Leibniz-Institut für Ost- und Südosteuropaforschung (IOS)
Arbeitsbereich Geschichte
Landshuter Str. 4
D-93047 Regensburg

Phone: +49 (0)941 / 943 - 5423

Further Information

Research Projects

The dying Karelian dialects in the Murmansk Oblast. A contribution to their comprehensive documentation and description

The Karelian dialects spoken in the Murmansk Oblast are poorly documented and - as a result - little explored, compared to related dialects spoken in other regions of Northwest Russia. Moreover, bearing in mind that the Karelian is one of the most threatened minority languages in the Murmansk Oblast, the extensive documentation and description of these dialects is a matter of utmost urgency. The concrete goals of the research project are the documentation and archiving of current natural language data that are most representative in terms of geographic factors, origin of speakers, age, education, contact with speakers of other languages in the field as well as other extralinguistic variables, the description and analysis of the structural variation found in the collected linguistic data relating to these variables. As descendants of different migration waves who have been exposed to various social conditions and language contact situations and live scattered across a large area, the Karelian speakers in the Murmansk Oblast are a challenging source of knowledge for the current research on linguistic variation and language death among indigenous peoples.

Funded by:

  • Deutsche Forschungsgemeinschaft (DFG), 2017-2020

Grammars in language death: The fate of mood-and-modality in obsolescent Finnic 

Postdoc project with the Graduate School for East and Southeast European Studies (completed)

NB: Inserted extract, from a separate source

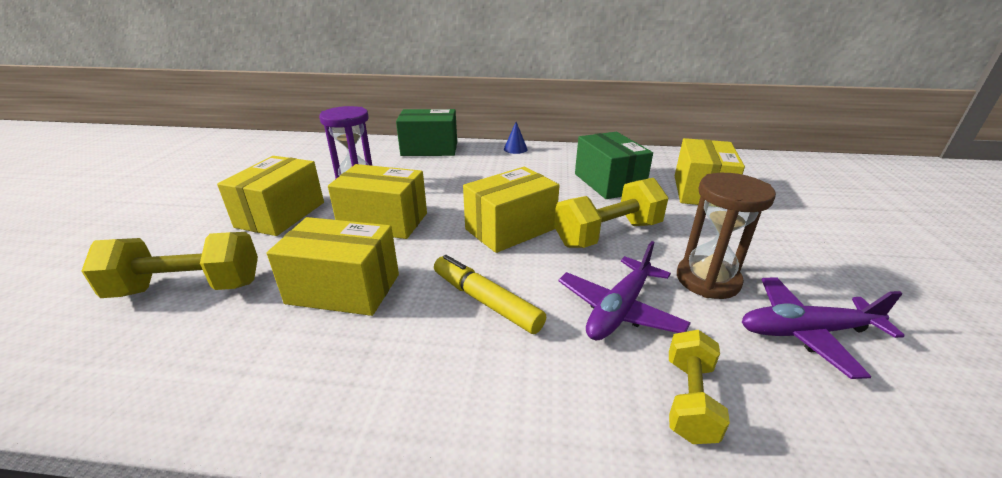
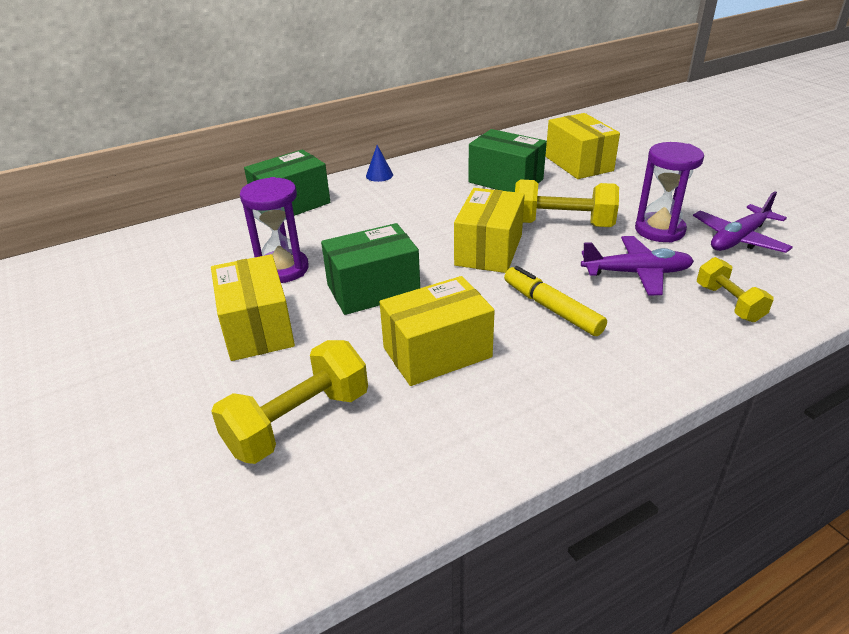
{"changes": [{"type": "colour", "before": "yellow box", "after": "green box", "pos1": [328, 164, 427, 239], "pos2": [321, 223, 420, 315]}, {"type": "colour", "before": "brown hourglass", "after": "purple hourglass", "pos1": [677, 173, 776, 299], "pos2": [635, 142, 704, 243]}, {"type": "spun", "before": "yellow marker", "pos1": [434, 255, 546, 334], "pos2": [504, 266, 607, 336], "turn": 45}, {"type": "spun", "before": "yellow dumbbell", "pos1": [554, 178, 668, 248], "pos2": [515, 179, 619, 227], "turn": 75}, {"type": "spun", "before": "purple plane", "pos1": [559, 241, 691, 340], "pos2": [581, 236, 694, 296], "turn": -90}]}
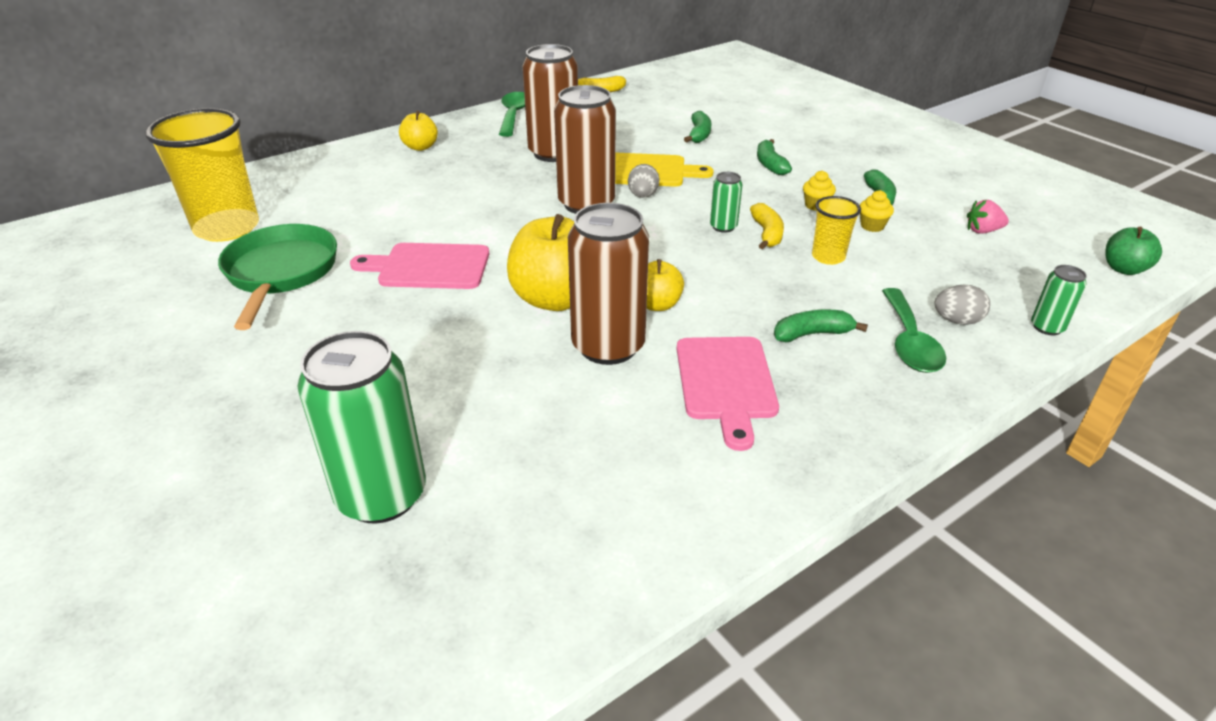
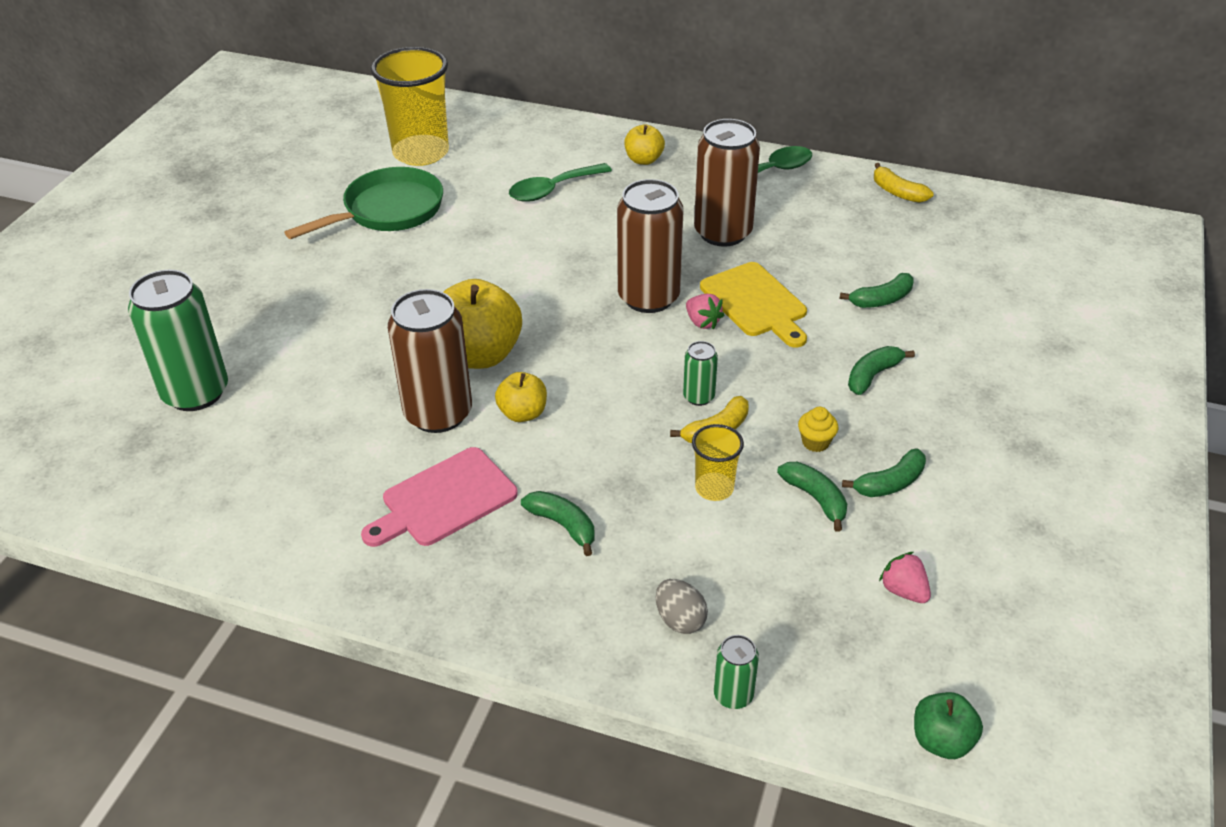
{"changes": [{"type": "missing", "before": "pink cutting board", "pos1": [350, 243, 489, 289]}, {"type": "relocated", "before": "green spoon", "pos1": [882, 288, 946, 373], "pos2": [509, 163, 612, 202]}, {"type": "exchanged", "before": "grey egg", "after": "pink strawberry", "pos1": [628, 164, 659, 198], "pos2": [686, 294, 724, 330]}, {"type": "exchanged", "before": "yellow cupcake", "after": "green banana", "pos1": [860, 190, 894, 232], "pos2": [777, 462, 847, 532]}]}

The most distinctive characteristic of language death is that certain breaking point beyond which languages are no longer being learned as a mother tongue. My postdoctoral project deals with the structural behavior of the category of mood-and-modality in languages that are no more naturally transmitted between generations but still have elderly native speakers with varying degree of fluency. Object of the study are four severely endangered varieties belonging to the Finnic group of the Uralic language family: Ingrian, Votic, Central Lude and Eastern Seto (spoken in Leningrad Oblast, Republic of Karelia and Pskov Oblast of the Russian Federation, respectively). The focus on certain grammatical category and on mood-and-modality in particular, is novel and comes to fill a research gap in the field. Previous studies on language death are mostly concerned with processes and phenomena applying to several areas of grammar at once; e.g. reduction without compensation, generalization and paradigmatic levelling, morphotactic transparency and constructional iconicity, suppression of marked features in favor of unmarked features, innovativeness, loss of redundancy, and preference for analytic/isolational structures. This circumscription to general phenomena is understandable, as language decay is usually a process affecting different functional domains of grammar simultaneously and not consecutively. The lack of research focusing on the behavior of specific grammatical categories in language death has, however, limitative consequences for our understanding of language change in general. For example, I am not aware of any explicit hypotheses with regard to the relative susceptibility of grammatical categories (e.g. tense or aspect) or their values (e.g. pluperfect or progressive) to loss, change and innovation in language decay. This postdoctoral project takes a new perspective to the issue, looking at developments in specific grammatically encoded functional domains (e.g. the expression of ‘(un)certainty’), instead of looking only at domain-independent structure (e.g. the form of the Conditional mood).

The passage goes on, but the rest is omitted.